A Legitimate Long Strange Trip
Jun 3rd, 2010 by Michael
I am a sucker for auto racing on TV. I will watch pretty much anything that is on. I especially enjoy the endurance races, primarily I think, because it is not something I can really relate to. So, when I had the oppoprtunity to participate in an endurance go kart race, I jumped at it.
I really had no idea what to expect. 24 hours in a go-kart split between 6 people? How bad could it be? I have done over an hour straight before in 2 hour races; this just prolongs the agony a tad. I did a crash course in strengthening my core and improving my diet, but that was really it. It was off on a crazy adventure.
Day 1 – Drive from Michigan to Charlotte.
Day 2 – Practise essentially all day.
“Day 3″ – Get to track way too frickin’ early and race
“Day 4″ – Do not leave track through night, and stay till awards ceremony. Then drive all the way back to Michigan.
Day 1-4 – Whine. A lot. Oh, and make running jokes that get more and more complex as the weekend progresses.
The TV coverage always alludes to the strange things that go on during the night as delerium gets closer and closer. Let the record show that I made it through the 24 on 2 hours of sleep, after getting 6 the night before. Here are some actual things that occurred, in no particular order, paying homage to Jeff Foxworthy with a trite play on his money-making routine.
- You might be participating in an endurance race if you find yourself popping aspirin like chiclets, completely unable to figure out how many aspirin you can take in a 24 hour period because you cannot figure out really when the 24 hour period started.
- You might be participating in an endurance race if you end up in a ghetto supermarket trying to purchase bananas, powerbars, granola bars, and those mythical “half-pretzel, half-Ritz cracker” things that are just good as all get out and are gone way before the others. Oh yeah, this supermarket will be across from a strip mall that has “Pimp Yo Ride” car audio and “Mo’ Money” tax service. This will also be up the road from the strip mall that has a chicken/ribs BBQ place next to a barber shop.
- You might be participating in an endurance race if you later in the race end up in a ghetto convenience store/Subway, where the alchoholic in cuffs on the ground in front of the store shouting racist expletives at the patrons will neither deter you nor make you flinch as you enter the store because you are on a mission to find sustenance.
- You might be participating in an endurance race if you find yourself combing through the bags of food unable to find a bad combination of foodstuffs. “You know, I did just have that Atomic Fireball, but I really could go for some trail mix.”
- You might be participating in an endurance race if you find yourself unable to form a cogent sentence and end up finishing 3 out of every 4 sentences with “never mind.”

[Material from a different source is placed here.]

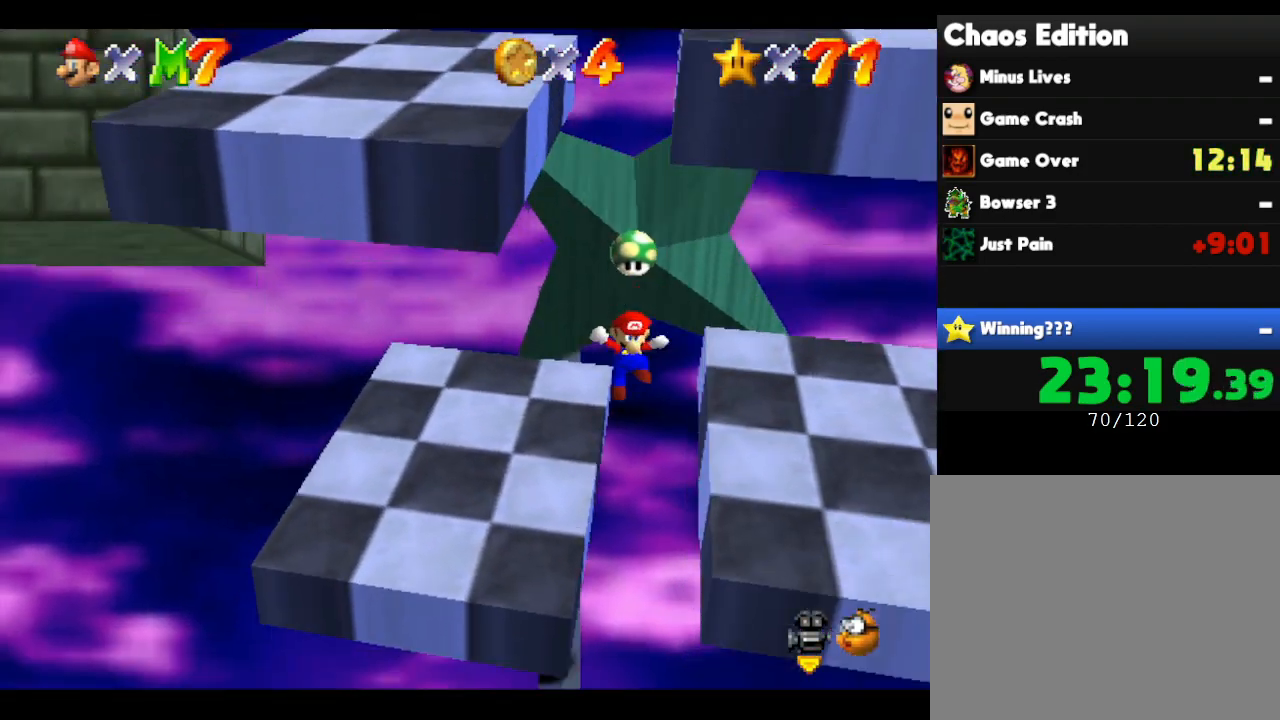
{"buttons": [], "left_stick": "down", "events": [[50, "A", "up"], [117, "left_stick", "down"]]}
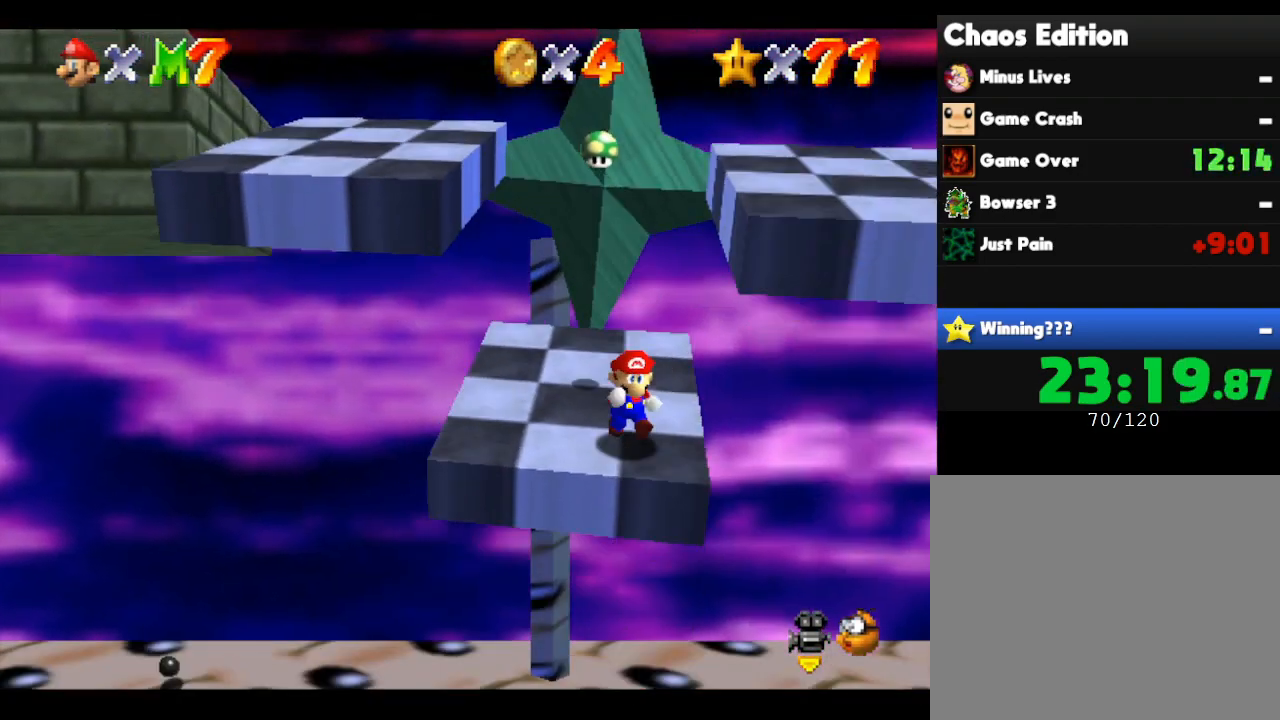
{"buttons": ["A"], "left_stick": "up", "events": [[133, "left_stick", "up"], [150, "A", "down"]]}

- You might be participating in an endurance race if you find yourself having bizarre arguments with your subconscious. You know the kind, like “I have to drive in 10 minutes, but I kind of have to pee. Maybe if I hold it, the pressure of my bladder will distract me from the fact that my neck is killing me.”

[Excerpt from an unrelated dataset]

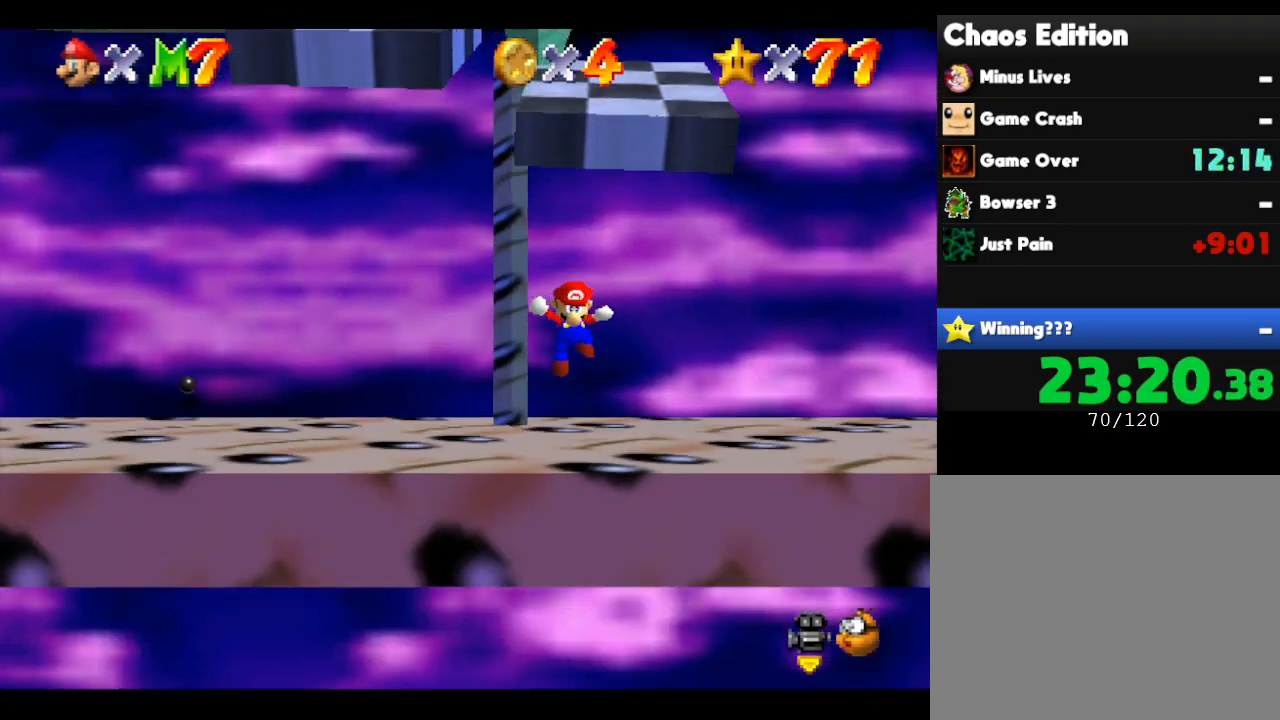
{"buttons": ["A"], "left_stick": "up", "events": []}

- You might be participating in an endurance race if the one muscle group you are not worried about before the race is the one that fails you. To that point, did you know you can basically race with your head completely laying on your shoulder?
- You might be participating in an endurance race if you find yourself brushing your teeth in the middle of the night but being unable to decide if it is the before bed or waking up cleaning. You might also find yourself justifying that 3 in the morning is a good time to take your morning medicine because, hell, you aren’t going to bed anyway so it is practically morning.
- You might be participating in an endurance race if you find yourself looking at the clock. Often. Like every 10 minutes often.
- You might be participating in an endurance race if you find new and creative uses for duct tape that seem to take forever to implement. At one point I had duct tape holding the velcro shut on my suit, around my hand to try and prevent more movement from exacerbating blisters, attaching some gonorp to my neck brace to provide an artificial headrest, and I am sure I am forgetting others.
- You might be participating in an endurance race if all you want to do is sleep, but doing so is the seemingly worst thing you can do. I finally fell asleep, woke up to my alarm after some completely deranged dream but couldn’t stand up because my body was so sore and I had to push off on hands that were blister riddled. I was in more pain after.
- You might be participating in an endurance race if you vow never to do it again but 30 minutes later are already thinking about next year.
Still looking for cogent thoughts,
-Michael
haha, the drive back to MI must have been fun…
where did you finish?
it’s like being drunk, but driving!
Two mutually exclusive events, I assure you.
We ended up 7th of 13. Would’ve liked 5th but it was a really tough field. Ever so competitive.
Drunken driving is not cool. Drunken video game racing…highly recommended. I think that it should be a required college class to see the effects of it.